# What size BFGoodRigh TA Radial for 15 inch Rally II Wheels



## jtwoods4 (Dec 22, 2011)

I have the Stock 15x7 Rally II wheels for my 69 GTO. I want to get some BFGoodrish TA Radials and I am not sure what the right tire size is for the front and the rear. I dont want massive rear tires and small front tires. I just want some nice standard size TA Radials. What sizes fit nicely on the 69 GTO?


----------



## GTO JUDGE (May 14, 2005)

I have 245x60x14 and the width is really nice. They are on 14X7 rims.

IMO: if you want a nice not too wide but not narrow tire perhaps the 60 series are worth looking into? I really like the width of mine. The whole car has a nice squat to it. 

With 15's your s should really look good.


----------



## pontiacsniper (Jan 20, 2012)

GTO Judge, your car is a beauty!

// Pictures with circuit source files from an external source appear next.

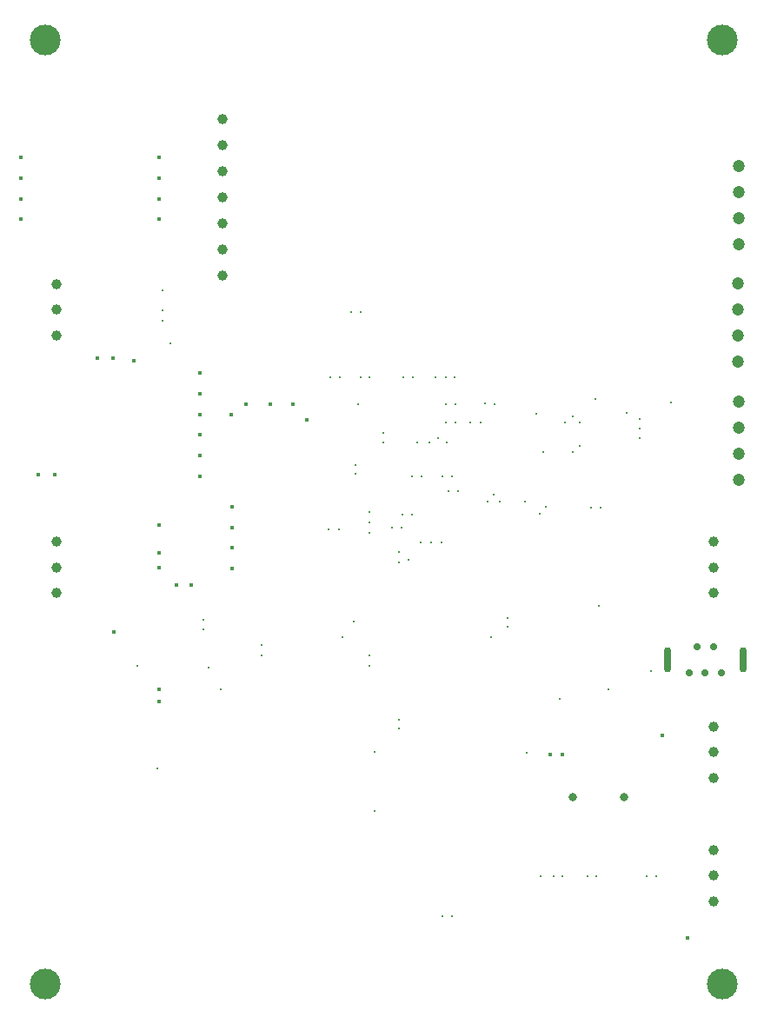
<source format=gbr>
%TF.GenerationSoftware,Altium Limited,Altium Designer,22.7.1 (60)*%
G04 Layer_Color=0*
%FSLAX45Y45*%
%MOMM*%
%TF.SameCoordinates,C4916FE7-F214-4651-8B13-81D0A890374D*%
%TF.FilePolarity,Positive*%
%TF.FileFunction,Plated,1,2,PTH,Drill*%
%TF.Part,Single*%
G01*
G75*
%TA.AperFunction,ComponentDrill*%
%ADD131C,1.20000*%
%ADD132C,1.00000*%
%ADD133O,0.70000X2.45000*%
%ADD134C,0.70000*%
%ADD135C,0.80000*%
%TA.AperFunction,OtherDrill,Free Pad (3.9mm,4mm)*%
%ADD136C,3.00000*%
%TA.AperFunction,OtherDrill,Free Pad (69.9mm,96mm)*%
%ADD137C,3.00000*%
%TA.AperFunction,OtherDrill,Free Pad (69.9mm,4mm)*%
%ADD138C,3.00000*%
%TA.AperFunction,OtherDrill,Free Pad (3.9mm,96mm)*%
%ADD139C,3.00000*%
%TA.AperFunction,ViaDrill,NotFilled*%
%ADD140C,0.30000*%
%ADD141C,0.45000*%
D131*
X7140000Y7222001D02*
D03*
Y6968001D02*
D03*
Y6714001D02*
D03*
Y6460001D02*
D03*
X7145000Y5310002D02*
D03*
Y5564002D02*
D03*
Y5818002D02*
D03*
Y6072002D02*
D03*
X7150000Y8368001D02*
D03*
Y8114001D02*
D03*
Y7860001D02*
D03*
Y7606001D02*
D03*
D132*
X502501Y6719999D02*
D03*
Y6969999D02*
D03*
Y7219999D02*
D03*
Y4710000D02*
D03*
Y4460000D02*
D03*
Y4210000D02*
D03*
X6897500D02*
D03*
Y4460000D02*
D03*
Y4710000D02*
D03*
X6900000Y2410000D02*
D03*
Y2660000D02*
D03*
Y2910000D02*
D03*
Y1210000D02*
D03*
Y1460000D02*
D03*
Y1710000D02*
D03*
X2120000Y7302000D02*
D03*
Y7556000D02*
D03*
Y7810000D02*
D03*
Y8064000D02*
D03*
Y8318000D02*
D03*
Y8572000D02*
D03*
Y8826000D02*
D03*
D133*
X7185000Y3560000D02*
D03*
X6455000D02*
D03*
D134*
X6820000Y3430000D02*
D03*
X6980000D02*
D03*
X6660000D02*
D03*
X6900000Y3690000D02*
D03*
X6740000D02*
D03*
D135*
X5526001Y2220000D02*
D03*
X6026001D02*
D03*
D136*
X390000Y400000D02*
D03*
D137*
X6990000Y9600000D02*
D03*
D138*
Y400000D02*
D03*
D139*
X390000Y9600000D02*
D03*
D140*
X5220000Y1450000D02*
D03*
X5800000Y5040000D02*
D03*
X3970000Y6310000D02*
D03*
X3880000D02*
D03*
X4630000Y5870000D02*
D03*
X4533231D02*
D03*
X4303523Y5680000D02*
D03*
X4220000Y5720000D02*
D03*
X4135730Y5680000D02*
D03*
X4195000Y6315000D02*
D03*
X4380000Y6310000D02*
D03*
X4387300Y5870000D02*
D03*
X4297300D02*
D03*
X4387300Y6050000D02*
D03*
X4297300D02*
D03*
X3770000Y4850000D02*
D03*
X3260000Y6310000D02*
D03*
X3170000D02*
D03*
X4675503Y6054497D02*
D03*
X4770000Y6050000D02*
D03*
X3960000Y5350000D02*
D03*
X4760000Y5170000D02*
D03*
X6180000Y5720000D02*
D03*
Y5908995D02*
D03*
Y5810000D02*
D03*
X5527179Y5583992D02*
D03*
X5600000Y5640000D02*
D03*
X5240000Y5583992D02*
D03*
X4700000Y5100000D02*
D03*
X4010000Y5680000D02*
D03*
X4055000Y5350000D02*
D03*
X4260000D02*
D03*
X6054830Y5963435D02*
D03*
X3436080Y6050000D02*
D03*
X3680000Y5680000D02*
D03*
Y5770000D02*
D03*
X4290000Y6310000D02*
D03*
X3370000Y6950000D02*
D03*
X3870000Y4970000D02*
D03*
X3460000Y6950000D02*
D03*
X3550000Y6310000D02*
D03*
X3960000Y4970000D02*
D03*
X3860000Y4850000D02*
D03*
X3550000Y5000000D02*
D03*
Y4900000D02*
D03*
Y4800000D02*
D03*
X3460000Y6310000D02*
D03*
X6290000Y3450000D02*
D03*
X1530000Y6860000D02*
D03*
Y6960000D02*
D03*
X5210000Y4980000D02*
D03*
X5266222Y5050278D02*
D03*
X6490000Y6070002D02*
D03*
X5783773Y4086629D02*
D03*
X5080000Y2655000D02*
D03*
X1530000Y7160000D02*
D03*
X1610000Y6640000D02*
D03*
X5880000Y3270000D02*
D03*
X5400000Y3180000D02*
D03*
X1290000Y3500000D02*
D03*
X1980000Y3480000D02*
D03*
X2100000Y3270000D02*
D03*
X5530000Y5930000D02*
D03*
X5750000Y6100000D02*
D03*
X5170000Y5960000D02*
D03*
X3600000Y2090000D02*
D03*
Y2660000D02*
D03*
X5063892Y5102329D02*
D03*
X4730000Y3780000D02*
D03*
X4892700Y3880000D02*
D03*
Y3970000D02*
D03*
X3400000Y3930000D02*
D03*
X3290000Y3780000D02*
D03*
X5760000Y1450000D02*
D03*
X5430000D02*
D03*
X1930000Y3860000D02*
D03*
X5450000Y5870000D02*
D03*
X3930000Y4530000D02*
D03*
X4150000Y4700000D02*
D03*
X4320000Y5200000D02*
D03*
X3840000Y2980000D02*
D03*
X4410000Y5200000D02*
D03*
X4350000Y5350000D02*
D03*
X4820000Y5100000D02*
D03*
X3410000Y5460000D02*
D03*
X5710000Y5040000D02*
D03*
X6250000Y1450000D02*
D03*
X6340000D02*
D03*
X4260000Y1060000D02*
D03*
X4350000D02*
D03*
X1930000Y3950000D02*
D03*
X3550000Y3500000D02*
D03*
X2500000Y3700000D02*
D03*
X3550000Y3600000D02*
D03*
X2500000D02*
D03*
X5340000Y1450000D02*
D03*
X3250000Y4830000D02*
D03*
X3410000Y5370000D02*
D03*
X3150000Y4830000D02*
D03*
X1480000Y2500000D02*
D03*
X5600000Y5870000D02*
D03*
X4250000Y4700000D02*
D03*
X4050000D02*
D03*
X3838653Y4608653D02*
D03*
X3836476Y4506476D02*
D03*
X3840000Y2890000D02*
D03*
X5670000Y1450000D02*
D03*
D141*
X1670000Y4290000D02*
D03*
X1900000Y6350000D02*
D03*
Y6150000D02*
D03*
Y5950000D02*
D03*
Y5750000D02*
D03*
Y5550000D02*
D03*
X6400000Y2820000D02*
D03*
X6650000Y850000D02*
D03*
X1500000Y4870000D02*
D03*
X1900000Y5350000D02*
D03*
X1060000Y3830000D02*
D03*
X1500000Y8450000D02*
D03*
Y8250000D02*
D03*
Y8050000D02*
D03*
Y7850000D02*
D03*
X150000D02*
D03*
Y8050000D02*
D03*
Y8250000D02*
D03*
Y8450000D02*
D03*
X2580000Y6050000D02*
D03*
X2940000Y5900000D02*
D03*
X2800000Y6050000D02*
D03*
X2350000D02*
D03*
X2210000Y5050000D02*
D03*
Y4850000D02*
D03*
Y4650000D02*
D03*
Y4450000D02*
D03*
X2200000Y5950000D02*
D03*
X480000Y5360000D02*
D03*
X320000D02*
D03*
X1250000Y6470000D02*
D03*
X1810000Y4290000D02*
D03*
X1500000Y3270000D02*
D03*
Y3150000D02*
D03*
X5310000Y2640000D02*
D03*
X5430000D02*
D03*
X1050000Y6500000D02*
D03*
X900000D02*
D03*
X1500000Y4600000D02*
D03*
Y4460000D02*
D03*
%TF.MD5,21c121cafae8c6f2f1ff14b17edb1503*%
M02*

</source>
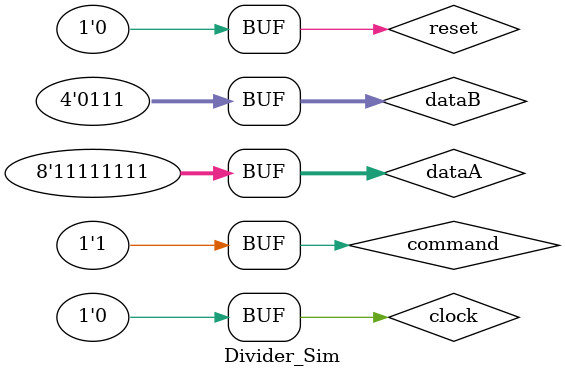
<source format=v>
`timescale 1ns / 1ps


module Divider_Sim;
    
    reg clock, reset, command;
reg [3:0] dataB;
reg [7:0] dataA;
wire done;
wire [7:0] quotient;
wire [7:0] remainder;
wire [2:0] i;
wire [15:0] registerRA;
wire [1:0] state_reg;
divider uut(clock, reset, command, dataA, dataB, quotient, i, registerRA, state_reg, remainder, done);
initial begin

#1 reset=1;clock=0;command=0;
#1 clock=~clock;
#1 reset=1; dataA=8'd255; dataB=4'd7; clock=~clock;
#1 clock=~clock;
#1 clock=~clock;
#1 reset=0; clock=~clock;
#1 clock=~clock;
#1 clock=~clock;
#1 command=1;  clock=~clock;
repeat(100)
#1 clock=~clock;

end
    
    
endmodule

</source>
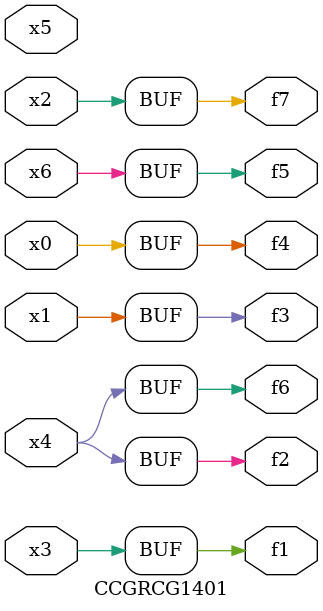
<source format=v>
module CCGRCG1401(
	input x0, x1, x2, x3, x4, x5, x6,
	output f1, f2, f3, f4, f5, f6, f7
);
	assign f1 = x3;
	assign f2 = x4;
	assign f3 = x1;
	assign f4 = x0;
	assign f5 = x6;
	assign f6 = x4;
	assign f7 = x2;
endmodule

</source>
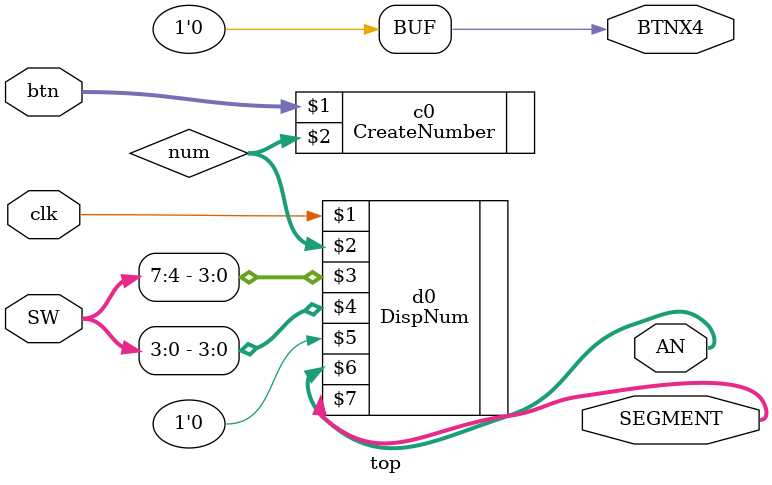
<source format=v>
`timescale 1ns / 1ps
module top(
	input wire clk,
	input wire [7:0] SW,
	input wire [3:0] btn,
	output wire [3:0] AN,
	output wire [7:0] SEGMENT,
	output wire BTNX4);
				
	wire [15:0] num;
	
	CreateNumber
		c0(btn[3:0],num[15:0]);
		
	DispNum
		d0(clk,num[15:0],SW[7:4],SW[3:0],1'b0,AN[3:0],SEGMENT[7:0]);
		
	assign BTNX4=1'b0;//Enable button inputs

endmodule
</source>
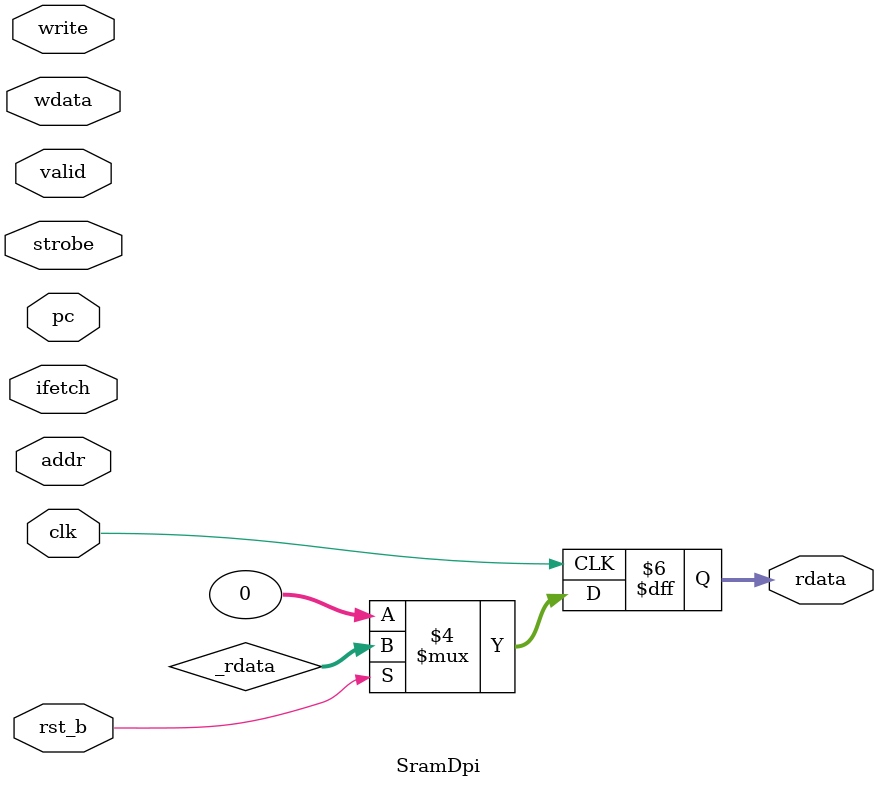
<source format=sv>
/* ------------------------------------------------------------------------------------------------
 * Copyright (c) 2023. Heqing Huang (feipenghhq@gmail.com)
 *
 * Project: NPC
 * Author: Heqing Huang
 * Date Created: 06/22/2024
 *
 * ------------------------------------------------------------------------------------------------
 * SramDpi: Sram using verilator dpi
 * ------------------------------------------------------------------------------------------------
 */

module SramDpi #(
    parameter XLEN      = 32
) (
    input  logic                clk,
    input  logic                rst_b,
    input  logic                ifetch, // for traceing
    input  logic [XLEN-1:0]     pc,     // for traceing
    input  logic                valid,
    input  logic                write,
    input  logic [XLEN-1:0]     addr,
    input  logic [XLEN/8-1:0]   strobe,
    input  logic [XLEN-1:0]     wdata,
    output logic [XLEN-1:0]     rdata
);

    logic [XLEN-1:0] _rdata;

    // Delay one clock cycle for read data to mimic synchronous ram
    always @(posedge clk) begin
        if (!rst_b) rdata <= 0;
        else rdata <= _rdata;
    end

    // -------------------------------------------
    // _Verilator DPI
    // -------------------------------------------
    `ifdef VERILATOR

        import "DPI-C" function void dpi_pmem_read(input int pc, input int addr, output int rdata, input bit ifetch);
        import "DPI-C" function void dpi_pmem_write(input int pc, input int addr, input int wdata, input byte strobe);

        // data memory write, we should only invoke the DPI function at the end of the clock
        // this is because once we call the function, the value in the C/C++ variable will change
        // immediately, but the data should really be written to memory at the end of the clock
        always @(posedge clk) begin
            if (valid && rst_b) begin
                if (write) begin
                    dpi_pmem_write(pc, addr, wdata, {4'b0, strobe});
                end
            end
        end

        // data memory read, read takes 0 cycle for single cycle core we should read combinationally
        // Another thing is we want to make only ONE call to dpi_pmem_read otherwise we will mess up
        // with the memory trace function (same memory read will be traced multiple time)
        // NOTE: We need to make sure that in verilator the new cycle start with clock being high!!!
        always @(clk) begin
            _rdata = 0;
            if (!clk && valid && !write && rst_b) begin
                dpi_pmem_read(pc, addr, _rdata, ifetch);
            end
        end

    `endif

endmodule
</source>
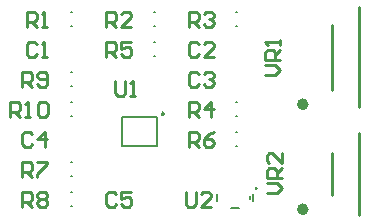
<source format=gto>
G04 Layer_Color=65535*
%FSLAX24Y24*%
%MOIN*%
G70*
G01*
G75*
%ADD22C,0.0060*%
%ADD23C,0.0100*%
%ADD24C,0.0197*%
%ADD25C,0.0079*%
D22*
X9441Y1349D02*
G03*
X9441Y1251I109J-49D01*
G01*
X9550Y1181D02*
Y1419D01*
X8817Y955D02*
X9083D01*
X8350Y1181D02*
Y1419D01*
D23*
X9650Y1590D02*
G03*
X9647Y1591I0J10D01*
G01*
X6577Y4091D02*
G03*
X6577Y4091I-39J0D01*
G01*
X12181Y1402D02*
Y2780D01*
X13067Y713D02*
Y3469D01*
X12181Y4902D02*
Y7067D01*
X13067Y4311D02*
Y7657D01*
X9950Y5400D02*
X10283D01*
X10450Y5567D01*
X10283Y5733D01*
X9950D01*
X10450Y5900D02*
X9950D01*
Y6150D01*
X10033Y6233D01*
X10200D01*
X10283Y6150D01*
Y5900D01*
Y6066D02*
X10450Y6233D01*
Y6400D02*
Y6566D01*
Y6483D01*
X9950D01*
X10033Y6400D01*
X4983Y1417D02*
X4900Y1500D01*
X4733D01*
X4650Y1417D01*
Y1083D01*
X4733Y1000D01*
X4900D01*
X4983Y1083D01*
X5483Y1500D02*
X5150D01*
Y1250D01*
X5316Y1333D01*
X5400D01*
X5483Y1250D01*
Y1083D01*
X5400Y1000D01*
X5233D01*
X5150Y1083D01*
X7300Y1500D02*
Y1083D01*
X7383Y1000D01*
X7550D01*
X7633Y1083D01*
Y1500D01*
X8133Y1000D02*
X7800D01*
X8133Y1333D01*
Y1417D01*
X8050Y1500D01*
X7883D01*
X7800Y1417D01*
X4950Y5200D02*
Y4783D01*
X5033Y4700D01*
X5200D01*
X5283Y4783D01*
Y5200D01*
X5450Y4700D02*
X5616D01*
X5533D01*
Y5200D01*
X5450Y5117D01*
X1450Y4000D02*
Y4500D01*
X1700D01*
X1783Y4417D01*
Y4250D01*
X1700Y4167D01*
X1450D01*
X1617D02*
X1783Y4000D01*
X1950D02*
X2116D01*
X2033D01*
Y4500D01*
X1950Y4417D01*
X2366D02*
X2450Y4500D01*
X2616D01*
X2700Y4417D01*
Y4083D01*
X2616Y4000D01*
X2450D01*
X2366Y4083D01*
Y4417D01*
X1850Y5000D02*
Y5500D01*
X2100D01*
X2183Y5417D01*
Y5250D01*
X2100Y5167D01*
X1850D01*
X2017D02*
X2183Y5000D01*
X2350Y5083D02*
X2433Y5000D01*
X2600D01*
X2683Y5083D01*
Y5417D01*
X2600Y5500D01*
X2433D01*
X2350Y5417D01*
Y5333D01*
X2433Y5250D01*
X2683D01*
X1850Y1000D02*
Y1500D01*
X2100D01*
X2183Y1417D01*
Y1250D01*
X2100Y1167D01*
X1850D01*
X2017D02*
X2183Y1000D01*
X2350Y1417D02*
X2433Y1500D01*
X2600D01*
X2683Y1417D01*
Y1333D01*
X2600Y1250D01*
X2683Y1167D01*
Y1083D01*
X2600Y1000D01*
X2433D01*
X2350Y1083D01*
Y1167D01*
X2433Y1250D01*
X2350Y1333D01*
Y1417D01*
X2433Y1250D02*
X2600D01*
X1850Y2000D02*
Y2500D01*
X2100D01*
X2183Y2417D01*
Y2250D01*
X2100Y2167D01*
X1850D01*
X2017D02*
X2183Y2000D01*
X2350Y2500D02*
X2683D01*
Y2417D01*
X2350Y2083D01*
Y2000D01*
X7400Y3000D02*
Y3500D01*
X7650D01*
X7733Y3417D01*
Y3250D01*
X7650Y3167D01*
X7400D01*
X7567D02*
X7733Y3000D01*
X8233Y3500D02*
X8066Y3417D01*
X7900Y3250D01*
Y3083D01*
X7983Y3000D01*
X8150D01*
X8233Y3083D01*
Y3167D01*
X8150Y3250D01*
X7900D01*
X4650Y6000D02*
Y6500D01*
X4900D01*
X4983Y6417D01*
Y6250D01*
X4900Y6167D01*
X4650D01*
X4817D02*
X4983Y6000D01*
X5483Y6500D02*
X5150D01*
Y6250D01*
X5316Y6333D01*
X5400D01*
X5483Y6250D01*
Y6083D01*
X5400Y6000D01*
X5233D01*
X5150Y6083D01*
X7400Y4000D02*
Y4500D01*
X7650D01*
X7733Y4417D01*
Y4250D01*
X7650Y4167D01*
X7400D01*
X7567D02*
X7733Y4000D01*
X8150D02*
Y4500D01*
X7900Y4250D01*
X8233D01*
X7400Y7000D02*
Y7500D01*
X7650D01*
X7733Y7417D01*
Y7250D01*
X7650Y7167D01*
X7400D01*
X7567D02*
X7733Y7000D01*
X7900Y7417D02*
X7983Y7500D01*
X8150D01*
X8233Y7417D01*
Y7333D01*
X8150Y7250D01*
X8066D01*
X8150D01*
X8233Y7167D01*
Y7083D01*
X8150Y7000D01*
X7983D01*
X7900Y7083D01*
X4650Y7000D02*
Y7500D01*
X4900D01*
X4983Y7417D01*
Y7250D01*
X4900Y7167D01*
X4650D01*
X4817D02*
X4983Y7000D01*
X5483D02*
X5150D01*
X5483Y7333D01*
Y7417D01*
X5400Y7500D01*
X5233D01*
X5150Y7417D01*
X2000Y7000D02*
Y7500D01*
X2250D01*
X2333Y7417D01*
Y7250D01*
X2250Y7167D01*
X2000D01*
X2167D02*
X2333Y7000D01*
X2500D02*
X2666D01*
X2583D01*
Y7500D01*
X2500Y7417D01*
X2183Y3417D02*
X2100Y3500D01*
X1933D01*
X1850Y3417D01*
Y3083D01*
X1933Y3000D01*
X2100D01*
X2183Y3083D01*
X2600Y3000D02*
Y3500D01*
X2350Y3250D01*
X2683D01*
X7733Y5417D02*
X7650Y5500D01*
X7483D01*
X7400Y5417D01*
Y5083D01*
X7483Y5000D01*
X7650D01*
X7733Y5083D01*
X7900Y5417D02*
X7983Y5500D01*
X8150D01*
X8233Y5417D01*
Y5333D01*
X8150Y5250D01*
X8066D01*
X8150D01*
X8233Y5167D01*
Y5083D01*
X8150Y5000D01*
X7983D01*
X7900Y5083D01*
X7733Y6417D02*
X7650Y6500D01*
X7483D01*
X7400Y6417D01*
Y6083D01*
X7483Y6000D01*
X7650D01*
X7733Y6083D01*
X8233Y6000D02*
X7900D01*
X8233Y6333D01*
Y6417D01*
X8150Y6500D01*
X7983D01*
X7900Y6417D01*
X2333D02*
X2250Y6500D01*
X2083D01*
X2000Y6417D01*
Y6083D01*
X2083Y6000D01*
X2250D01*
X2333Y6083D01*
X2500Y6000D02*
X2666D01*
X2583D01*
Y6500D01*
X2500Y6417D01*
X10000Y1450D02*
X10333D01*
X10500Y1617D01*
X10333Y1783D01*
X10000D01*
X10500Y1950D02*
X10000D01*
Y2200D01*
X10083Y2283D01*
X10250D01*
X10333Y2200D01*
Y1950D01*
Y2116D02*
X10500Y2283D01*
Y2783D02*
Y2450D01*
X10167Y2783D01*
X10083D01*
X10000Y2700D01*
Y2533D01*
X10083Y2450D01*
D24*
X11295Y909D02*
G03*
X11295Y909I-98J0D01*
G01*
Y4409D02*
G03*
X11295Y4409I-98J0D01*
G01*
D25*
X3480Y7024D02*
X3520D01*
X3480Y7476D02*
X3520D01*
X6341Y3028D02*
Y3972D01*
X5159Y3028D02*
X6341D01*
X5159D02*
Y3972D01*
X6341D01*
X3480Y5024D02*
X3520D01*
X3480Y5476D02*
X3520D01*
X3480Y4476D02*
X3520D01*
X3480Y4024D02*
X3520D01*
X3480Y2476D02*
X3520D01*
X3480Y2024D02*
X3520D01*
X3480Y1476D02*
X3520D01*
X3480Y1024D02*
X3520D01*
X8980Y4024D02*
X9020D01*
X8980Y4476D02*
X9020D01*
X6230Y7024D02*
X6270D01*
X6230Y7476D02*
X6270D01*
X8980Y7024D02*
X9020D01*
X8980Y7476D02*
X9020D01*
X8980Y3476D02*
X9020D01*
X8980Y3024D02*
X9020D01*
X6230Y6476D02*
X6270D01*
X6230Y6024D02*
X6270D01*
M02*

</source>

Like the 245/60's too!


----------



## BearGFR (Aug 25, 2008)

jtwoods4 said:


> I have the Stock 15x7 Rally II wheels for my 69 GTO. I want to get some BFGoodrish TA Radials and I am not sure what the right tire size is for the front and the rear. I dont want massive rear tires and small front tires. I just want some nice standard size TA Radials. What sizes fit nicely on the 69 GTO?


I'm running BFG P245/60-15's on all 4 corners of the Beast. They don't rub (now) but just barely on the front. When the fronts are about halfway through to max steering lock, the outside edge of the tire misses the front lower corner of the wheel opening by less than 1/4", but it does clear. I had a little rubbing on the left side at first until I reworked the corner of the wheel opening trim at that spot.

I think I could go a little wider on the rear with custom backspace wheels, but not by much. There's room for larger diameter, but not much wider.

Bear


----------



## GTO JUDGE (May 14, 2005)

pontiacsniper said:


> GTO Judge, your car is a beauty! Like the 245/60's too!


Thanks


----------



## jigaway (Jul 2, 2011)

I have a 71 and just got some new 15 Rallye IIs. I am going to go with 235/60s in the front and 255/60s in the back. I want to fill up the rear wheel wells a bit more and make her look a little more aggressive..

Currently it has 235s all around and the rears just look too tucked under for my taste.

Dan


----------